PriMa: Uni-Zirkel Klasse 3/4
Hintergrundinformationen zu den PriMa -Uni- Zirkeln
Seit dem Schuljahr 1999/2000 fördern wir im Rahmen der PriMa-Maßnahme mathematisch besonders begabte Dritt- und Viertklässler an der Universität (Uni-Zirkel). Nach einer Talentsuche erhalten alle Kinder, die daran bis zum Ende teilnehmen, ein Förderangebot. Etwa fünfzig Kinder pro Jahrgang können an der Universität gefördert werden, die anderen Kinder erhalten das Angebot, an (Schul-) Mathe-Zirkeln, die an verschiedenen Grundschulen angeboten werden, teilzunehmen.
An der Universität werden Kinder gefördert, deren Fähigkeiten bezogen auf mathematische Inhalte durch eine beeindruckende Schnelligkeit im Problemlösen und die Fähigkeit sich rasch in sehr komplexe Problemfelder einzudenken gekennzeichnet sind.

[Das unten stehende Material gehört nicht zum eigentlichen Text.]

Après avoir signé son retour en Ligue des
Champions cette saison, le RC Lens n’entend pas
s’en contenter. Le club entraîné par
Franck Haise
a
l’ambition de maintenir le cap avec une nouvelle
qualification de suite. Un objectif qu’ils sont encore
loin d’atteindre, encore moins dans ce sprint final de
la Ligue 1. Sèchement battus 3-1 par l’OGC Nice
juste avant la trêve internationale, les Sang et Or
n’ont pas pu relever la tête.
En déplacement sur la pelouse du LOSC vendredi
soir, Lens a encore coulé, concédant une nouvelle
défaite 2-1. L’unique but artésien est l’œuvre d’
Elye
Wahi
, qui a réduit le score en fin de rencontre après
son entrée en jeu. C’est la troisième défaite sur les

In einer Gruppe vergleichbar begabter Kinder werden damit neben der Weiterentwicklung ihrer kognitiven Kompetenzen insbesondere ihre Kommunikationsfähigkeit, ihre Belastbarkeit und ihre Anstrengungsbereitschaft entwickelt.
Ein spezielles Angebot für Mathematik kommt insbesondere den Kindern entgegen, die eine sehr hohe mathematische Begabung bei gleichzeitig “nur” überdurchschnittlichen oder “nur” weit überdurchschnittlichen Begabung in anderen Bereichen zeigen.

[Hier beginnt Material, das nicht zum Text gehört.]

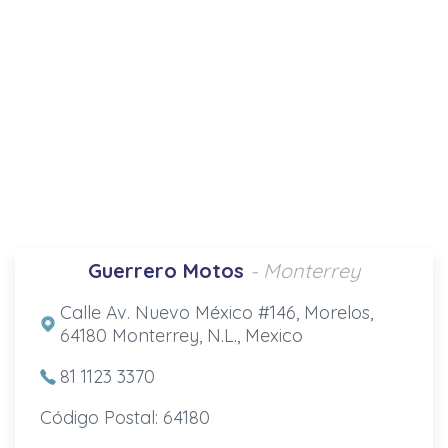
Guerrero Motos
- Monterrey
Calle Av. Nuevo México #146, Morelos,
64180 Monterrey, N.L., Mexico
81 1123 3370
Código Postal: 64180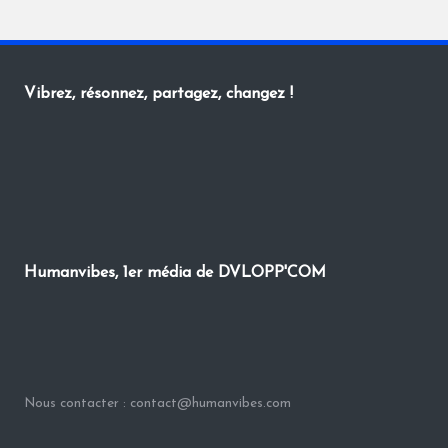
Vibrez, résonnez, partagez, changez !
Humanvibes, 1er média de DVLOPP'COM
Nous contacter : contact@humanvibes.com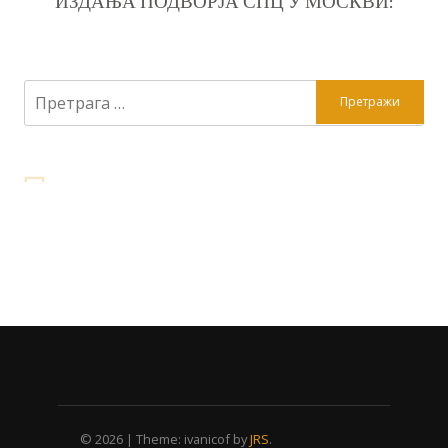
ИЗДАЊА ПОДВОРЈА СПЦ У МОСКВИ:
Претрага
за:
© 2026
|
Theme: ivanicof by
JRS
.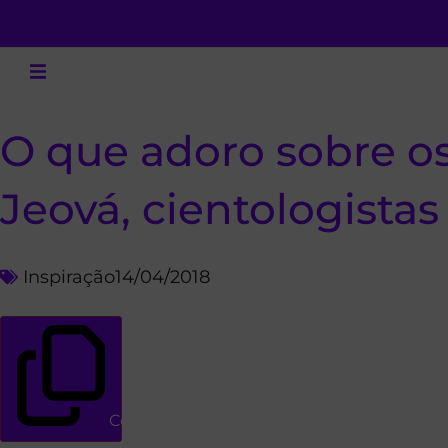
O que adoro sobre os
Jeová, cientologistas
Inspiração
14/04/2018
Copiar link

Wir fördern an der Universität pro Jahrgang etwa 45 – 50 Kinder. Die Förderung erstreckt sich vom Ende der Talentsuche von ca. Mitte der dritten bis Ende der vierten Klasse.
Die Kinder treffen sich etwa zweiwöchentlich freitagnachmittags an der Universität. Dort arbeiten wir mit ihnen in mehreren Gruppen meistens ungefähr 90 Minuten (16.00-17.30 Uhr), zu besonderen Anlässen auch bis zu zwei Zeitstunden. Neben der Talentsuche bieten wir so für die Kinder etwa 19 Fördersitzungen an. Pro Sitzung, manchmal auch über zwei Sitzungen, wird eine Aufgabe bearbeitet.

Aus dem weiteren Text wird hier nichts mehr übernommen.